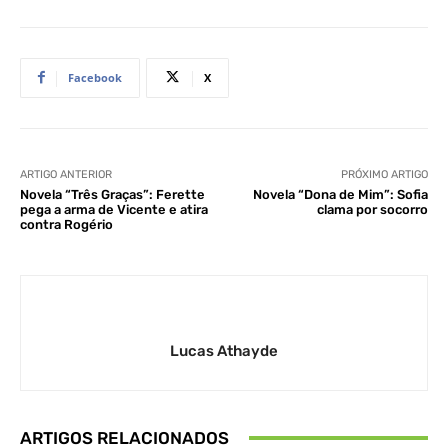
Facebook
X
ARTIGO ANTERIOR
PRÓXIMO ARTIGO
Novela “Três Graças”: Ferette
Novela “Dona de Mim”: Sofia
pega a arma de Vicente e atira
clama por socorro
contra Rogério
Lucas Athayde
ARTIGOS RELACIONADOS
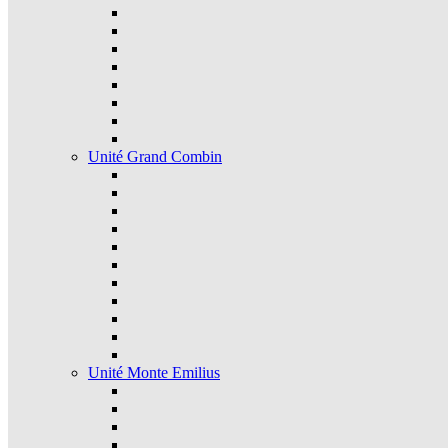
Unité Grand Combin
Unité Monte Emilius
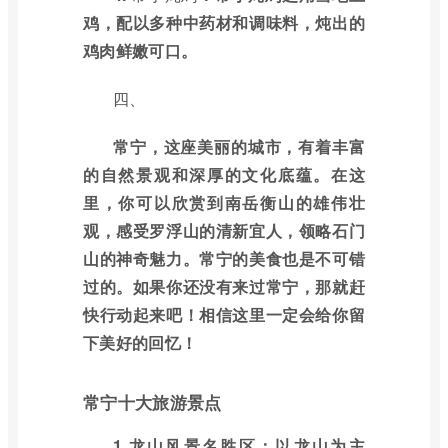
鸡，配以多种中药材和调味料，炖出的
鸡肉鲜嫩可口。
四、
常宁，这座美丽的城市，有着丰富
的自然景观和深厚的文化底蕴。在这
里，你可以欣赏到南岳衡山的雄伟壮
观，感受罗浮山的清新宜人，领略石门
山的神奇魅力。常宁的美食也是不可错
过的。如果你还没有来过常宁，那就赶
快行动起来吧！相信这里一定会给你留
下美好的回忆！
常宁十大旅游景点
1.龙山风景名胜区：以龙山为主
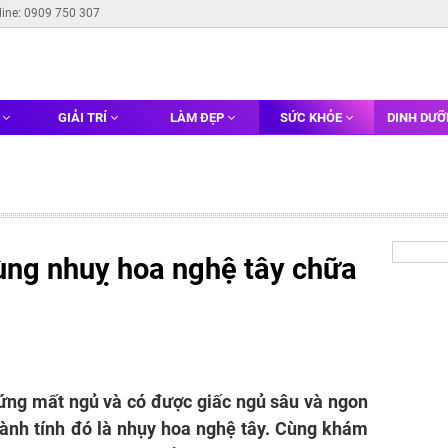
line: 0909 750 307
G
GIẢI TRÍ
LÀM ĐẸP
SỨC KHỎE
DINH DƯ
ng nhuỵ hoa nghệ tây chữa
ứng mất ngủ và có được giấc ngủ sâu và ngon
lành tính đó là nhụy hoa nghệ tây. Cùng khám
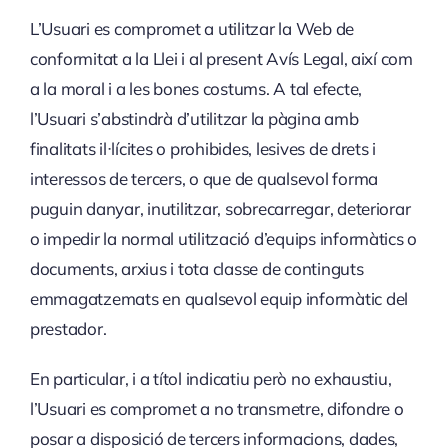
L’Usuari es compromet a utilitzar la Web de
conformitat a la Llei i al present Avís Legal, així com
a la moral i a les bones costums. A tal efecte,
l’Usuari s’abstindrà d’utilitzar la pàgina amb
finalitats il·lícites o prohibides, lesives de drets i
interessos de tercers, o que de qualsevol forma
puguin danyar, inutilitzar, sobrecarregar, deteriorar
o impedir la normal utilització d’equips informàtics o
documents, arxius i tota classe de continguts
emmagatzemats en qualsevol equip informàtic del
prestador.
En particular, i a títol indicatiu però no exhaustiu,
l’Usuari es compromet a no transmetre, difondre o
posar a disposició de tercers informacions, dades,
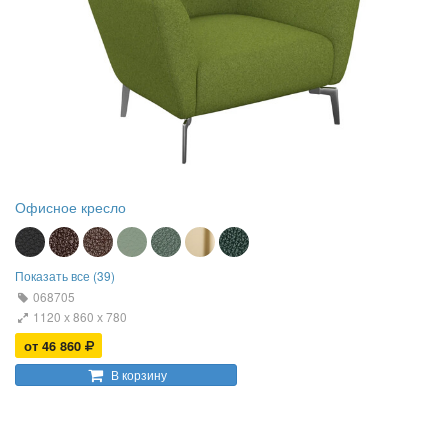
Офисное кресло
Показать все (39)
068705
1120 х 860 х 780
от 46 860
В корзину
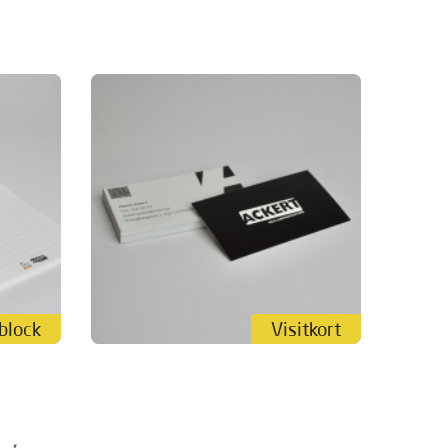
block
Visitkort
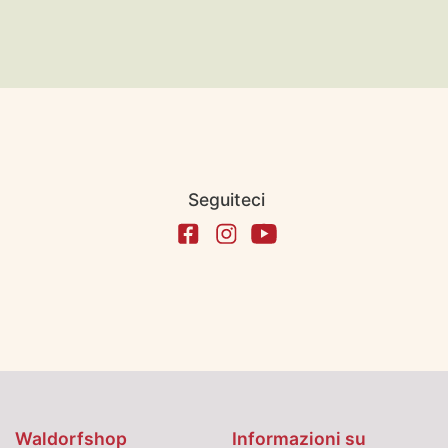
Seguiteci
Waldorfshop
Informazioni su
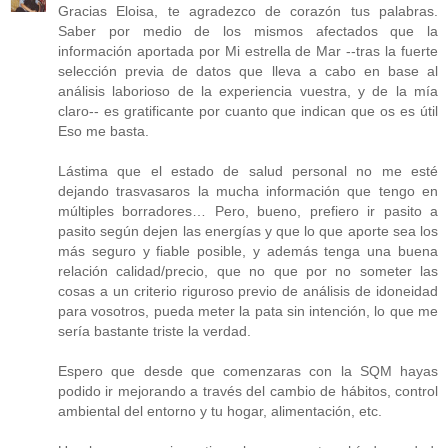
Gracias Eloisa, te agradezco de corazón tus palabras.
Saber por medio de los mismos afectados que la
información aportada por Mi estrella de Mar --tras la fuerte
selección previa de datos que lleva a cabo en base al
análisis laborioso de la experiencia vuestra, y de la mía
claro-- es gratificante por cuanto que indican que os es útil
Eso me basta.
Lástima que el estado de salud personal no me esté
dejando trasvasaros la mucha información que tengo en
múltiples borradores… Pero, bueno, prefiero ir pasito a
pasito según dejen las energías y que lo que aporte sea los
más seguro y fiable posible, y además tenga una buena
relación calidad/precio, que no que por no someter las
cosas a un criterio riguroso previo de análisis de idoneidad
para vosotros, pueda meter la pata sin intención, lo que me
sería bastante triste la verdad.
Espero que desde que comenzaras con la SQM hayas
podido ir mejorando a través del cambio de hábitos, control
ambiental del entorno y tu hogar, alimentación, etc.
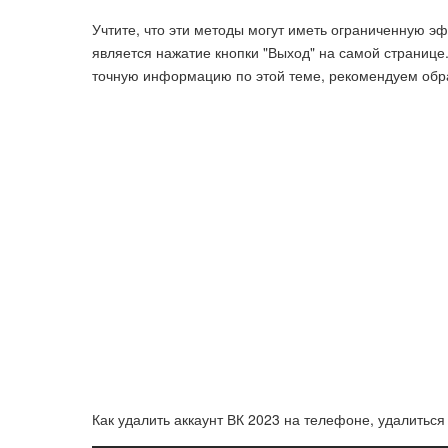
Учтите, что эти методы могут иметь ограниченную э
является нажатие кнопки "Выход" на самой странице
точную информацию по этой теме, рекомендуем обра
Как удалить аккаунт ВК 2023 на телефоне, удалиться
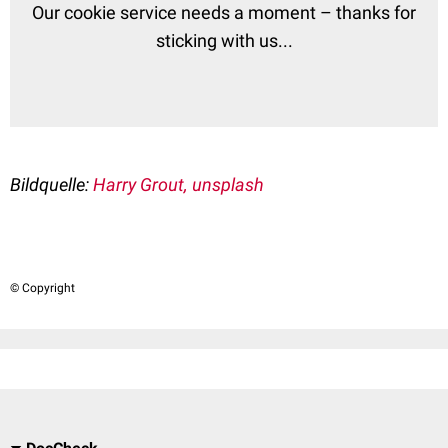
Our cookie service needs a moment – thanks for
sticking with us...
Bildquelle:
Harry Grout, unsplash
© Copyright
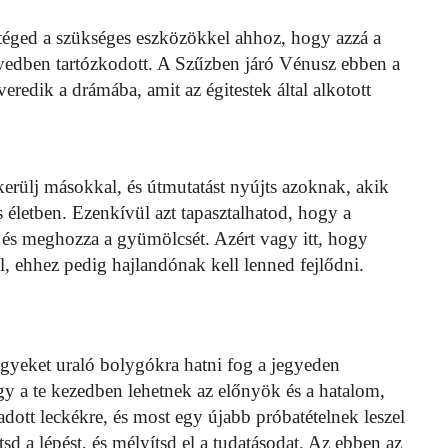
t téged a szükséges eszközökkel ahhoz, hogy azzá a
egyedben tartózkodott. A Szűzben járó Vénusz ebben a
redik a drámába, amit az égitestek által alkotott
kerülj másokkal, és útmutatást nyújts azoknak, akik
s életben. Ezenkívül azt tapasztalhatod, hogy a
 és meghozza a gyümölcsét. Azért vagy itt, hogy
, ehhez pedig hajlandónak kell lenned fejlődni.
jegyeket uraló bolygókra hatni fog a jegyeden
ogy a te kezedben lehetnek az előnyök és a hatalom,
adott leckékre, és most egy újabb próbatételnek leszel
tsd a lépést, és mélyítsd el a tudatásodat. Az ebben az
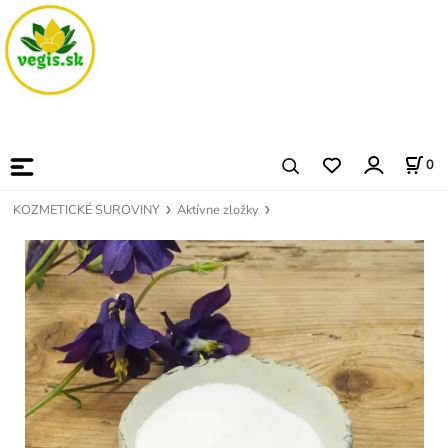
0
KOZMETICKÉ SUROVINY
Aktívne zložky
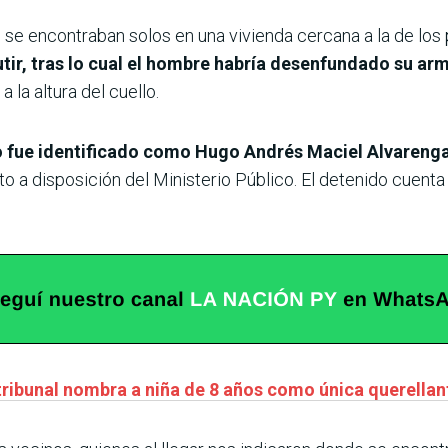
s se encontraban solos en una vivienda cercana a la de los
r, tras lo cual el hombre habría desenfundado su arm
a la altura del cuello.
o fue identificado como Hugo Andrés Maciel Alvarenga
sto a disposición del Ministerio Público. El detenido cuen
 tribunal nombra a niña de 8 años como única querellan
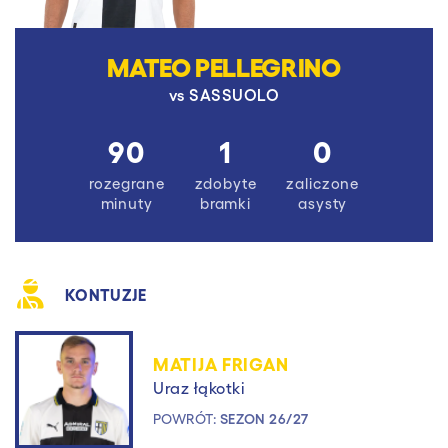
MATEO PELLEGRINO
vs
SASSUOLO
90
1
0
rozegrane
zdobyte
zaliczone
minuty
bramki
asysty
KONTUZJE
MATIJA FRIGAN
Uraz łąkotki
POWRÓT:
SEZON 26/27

What the task requires:
Repeat the listing in full and exactly. Do not include any images.

Solution:
Facebook
X
ARTIGO ANTERIOR
PRÓXIMO ARTIGO
Novela “Três Graças”: Ferette
Novela “Dona de Mim”: Sofia
pega a arma de Vicente e atira
clama por socorro
contra Rogério
Lucas Athayde
ARTIGOS RELACIONADOS
Unité Grand Combin
Unité Monte Emilius
鸡，配以多种中药材和调味料，炖出的
鸡肉鲜嫩可口。
四、
常宁，这座美丽的城市，有着丰富
的自然景观和深厚的文化底蕴。在这
里，你可以欣赏到南岳衡山的雄伟壮
观，感受罗浮山的清新宜人，领略石门
山的神奇魅力。常宁的美食也是不可错
过的。如果你还没有来过常宁，那就赶
快行动起来吧！相信这里一定会给你留
下美好的回忆！
常宁十大旅游景点
1.龙山风景名胜区：以龙山为主
line: 0909 750 307
G
GIẢI TRÍ
LÀM ĐẸP
SỨC KHỎE
DINH DƯ
ng nhuỵ hoa nghệ tây chữa
ứng mất ngủ và có được giấc ngủ sâu và ngon
lành tính đó là nhụy hoa nghệ tây. Cùng khám
L’Usuari es compromet a utilitzar la Web de
conformitat a la Llei i al present Avís Legal, així com
a la moral i a les bones costums. A tal efecte,
l’Usuari s’abstindrà d’utilitzar la pàgina amb
finalitats il·lícites o prohibides, lesives de drets i
interessos de tercers, o que de qualsevol forma
puguin danyar, inutilitzar, sobrecarregar, deteriorar
o impedir la normal utilització d’equips informàtics o
documents, arxius i tota classe de continguts
emmagatzemats en qualsevol equip informàtic del
prestador.
En particular, i a títol indicatiu però no exhaustiu,
l’Usuari es compromet a no transmetre, difondre o
posar a disposició de tercers informacions, dades,
Офисное кресло
Показать все (39)
068705
1120 х 860 х 780
от 46 860
В корзину
block
Visitkort
Seguiteci
Waldorfshop
Informazioni su
Gracias Eloisa, te agradezco de corazón tus palabras.
Saber por medio de los mismos afectados que la
información aportada por Mi estrella de Mar --tras la fuerte
selección previa de datos que lleva a cabo en base al
análisis laborioso de la experiencia vuestra, y de la mía
claro-- es gratificante por cuanto que indican que os es útil
Eso me basta.
Lástima que el estado de salud personal no me esté
dejando trasvasaros la mucha información que tengo en
múltiples borradores… Pero, bueno, prefiero ir pasito a
pasito según dejen las energías y que lo que aporte sea los
más seguro y fiable posible, y además tenga una buena
relación calidad/precio, que no que por no someter las
cosas a un criterio riguroso previo de análisis de idoneidad
para vosotros, pueda meter la pata sin intención, lo que me
sería bastante triste la verdad.
Espero que desde que comenzaras con la SQM hayas
podido ir mejorando a través del cambio de hábitos, control
ambiental del entorno y tu hogar, alimentación, etc.
Учтите, что эти методы могут иметь ограниченную э
является нажатие кнопки "Выход" на самой странице
точную информацию по этой теме, рекомендуем обра
Как удалить аккаунт ВК 2023 на телефоне, удалиться
Our cookie service needs a moment – thanks for
sticking with us...
Bildquelle:
Harry Grout, unsplash
© Copyright
t téged a szükséges eszközökkel ahhoz, hogy azzá a
egyedben tartózkodott. A Szűzben járó Vénusz ebben a
redik a drámába, amit az égitestek által alkotott
kerülj másokkal, és útmutatást nyújts azoknak, akik
s életben. Ezenkívül azt tapasztalhatod, hogy a
 és meghozza a gyümölcsét. Azért vagy itt, hogy
, ehhez pedig hajlandónak kell lenned fejlődni.
jegyeket uraló bolygókra hatni fog a jegyeden
ogy a te kezedben lehetnek az előnyök és a hatalom,
adott leckékre, és most egy újabb próbatételnek leszel
tsd a lépést, és mélyítsd el a tudatásodat. Az ebben az
0
KOZMETICKÉ SUROVINY
Aktívne zložky
s se encontraban solos en una vivienda cercana a la de los
r, tras lo cual el hombre habría desenfundado su arm
a la altura del cuello.
o fue identificado como Hugo Andrés Maciel Alvarenga
sto a disposición del Ministerio Público. El detenido cuen
 tribunal nombra a niña de 8 años como única querellan
MATEO PELLEGRINO
vs
SASSUOLO
90
1
0
rozegrane
zdobyte
zaliczone
minuty
bramki
asysty
KONTUZJE
MATIJA FRIGAN
Uraz łąkotki
POWRÓT:
SEZON 26/27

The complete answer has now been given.